Arkadaşlar, sıcak bir yaz gününden merhaba dilerim, pırıl pırıl güneşin altında keyif yapmak gibisi de yoktur.
Bu güneşli günlere gölge düşüren haberler malum, son dönemde İsrail-İran arasındaki gerilim de işte tam da böyle bir durum. Uzak gibi görünse de özellikle turizm gibi hassas bir sektör için, bu tür jeopolitik dalgalanmaların hissedilen etkileri olabiliyor.
Malum turizm denince Türkiye’de Antalya gelir. Turizm için gerekli olan güvenlik, bölgeye yakın olan Antalya için ‘Orta Doğu’ algısı gerçeklikten uzak bir endişe yaratabiliyor maalesef.
Oysa biz buralarda yaşamın o olağan akışında devam ettiğini gayet iyi biliyoruz. Güzel Antalya’mızın o gökle bir olan denizini, altından kumlu plajlarını, tarihi dokusu ve sıcakkanlı insanların canlılığını gördükçe huzur buluyoruz.
Bakın o gerilimlerin ardından sokaklarımızda gezen turistler, otellerimizdeki neşeli kalabalıklar, restoranlarımızdaki gülüşmeler… Olayların yaşandığı coğrafya ile aramızda kilometrelerce mesafe var ve buradaki güvenlik, huzur ortamı yıllardır hiç değişmedi. Çok şükür demek geliyor içimden.
Gelelim asıl soruya bu gerilim bizi hiç mi etkilemedi? Tamam tamamen etkilemedi diyemeyiz ancak uçuş rotalarına bakıldığında değişiklikler yapıldığı görülebiliyor. Belki de bazı tatilcilerde başlangıçta kısa süreli bir çekinme yaşamış olabilir ancak sektördekiler bu konularda sağduyulu durumda.

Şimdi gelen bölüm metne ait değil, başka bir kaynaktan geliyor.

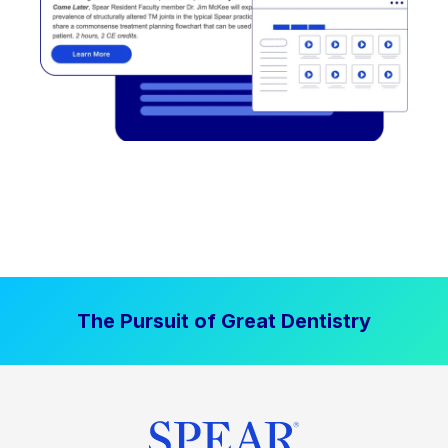
The Pursuit of Great Dentistry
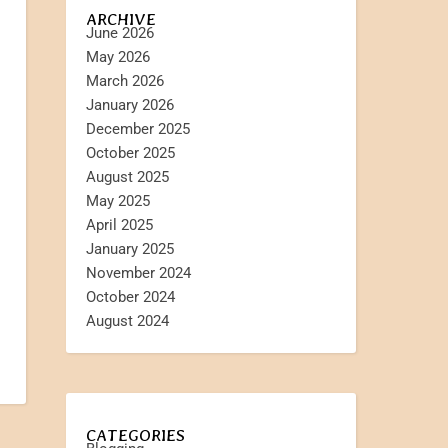
ARCHIVE
June 2026
May 2026
March 2026
January 2026
December 2025
October 2025
August 2025
May 2025
April 2025
January 2025
November 2024
October 2024
August 2024
CATEGORIES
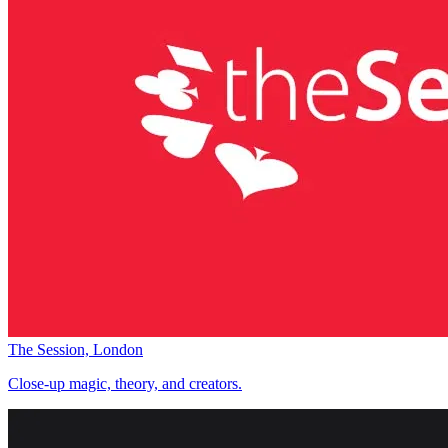
The Session, London
Close-up magic, theory, and creators.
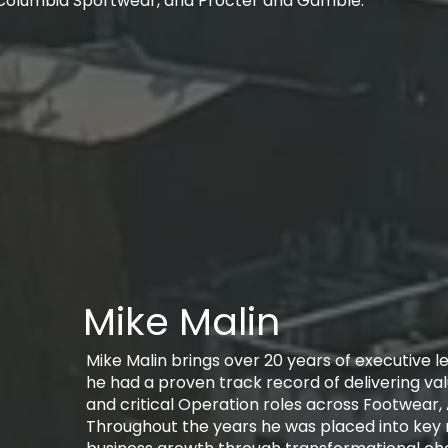
Columbia Sportwear, and Procter and Gamble.
Mike Malin
Mike Malin brings over 20 years of executive 
he had a proven track record of delivering va
and critical Operation roles across Footwear,
Throughout the years he was placed into key r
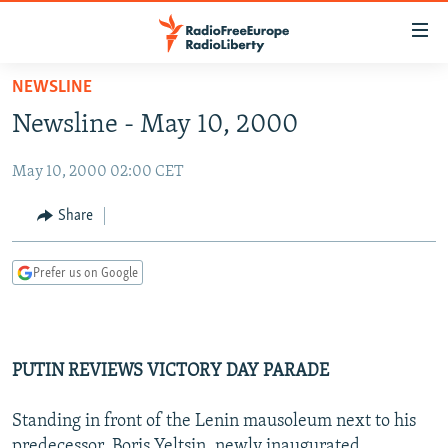
Accessibility
links
Skip
NEWSLINE
to
TO READERS IN RUSSIA
Newsline - May 10, 2000
main
RUSSIA PROGRAMMING
content
May 10, 2000 02:00 CET
IRAN
Skip
RADIO SVOBODA
to
CENTRAL ASIA
CURRENT TIME
Share
main
SOUTH ASIA
RADIO AZATLIQ
KAZAKHSTAN
Navigation
Prefer us on Google
Skip
CAUCASUS
MARSHO RADIO
KYRGYZSTAN
AFGHANISTAN
to
CENTRAL/SE EUROPE
TAJIKISTAN
PAKISTAN
ARMENIA
Search
EAST EUROPE
TURKMENISTAN
AZERBAIJAN
BOSNIA
PUTIN REVIEWS VICTORY DAY PARADE
VISUALS
UZBEKISTAN
GEORGIA
KOSOVO
BELARUS
Standing in front of the Lenin mausoleum next to his
INVESTIGATIONS
MOLDOVA
UKRAINE
predecessor, Boris Yeltsin, newly inaugurated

Antalya her zamanki gibi güvenli bir liman olmaya devam ediyor. Etmeli de çünkü burası Türkiye’nin ekonomideki bacasız fabrikası durumunda.
Şehrimizin turizm altyapısı tam olarak güçlü mü bilemem ancak her yıl ortalama 20 milyon kadar turistin geldiğini var sayarsak. Burası bizim için ekmek teknesi gibi bir şey. Her krizde olduğu gibi yine Antalya’nın dayanıklılığı ve yeteneği bir kez daha sınanıyor.
Sözün özü arkadaşlar, Antalya her şeye rağmen sizleri bekliyor. Güneşimiz de hiç karanlık olmayacak, emin olun.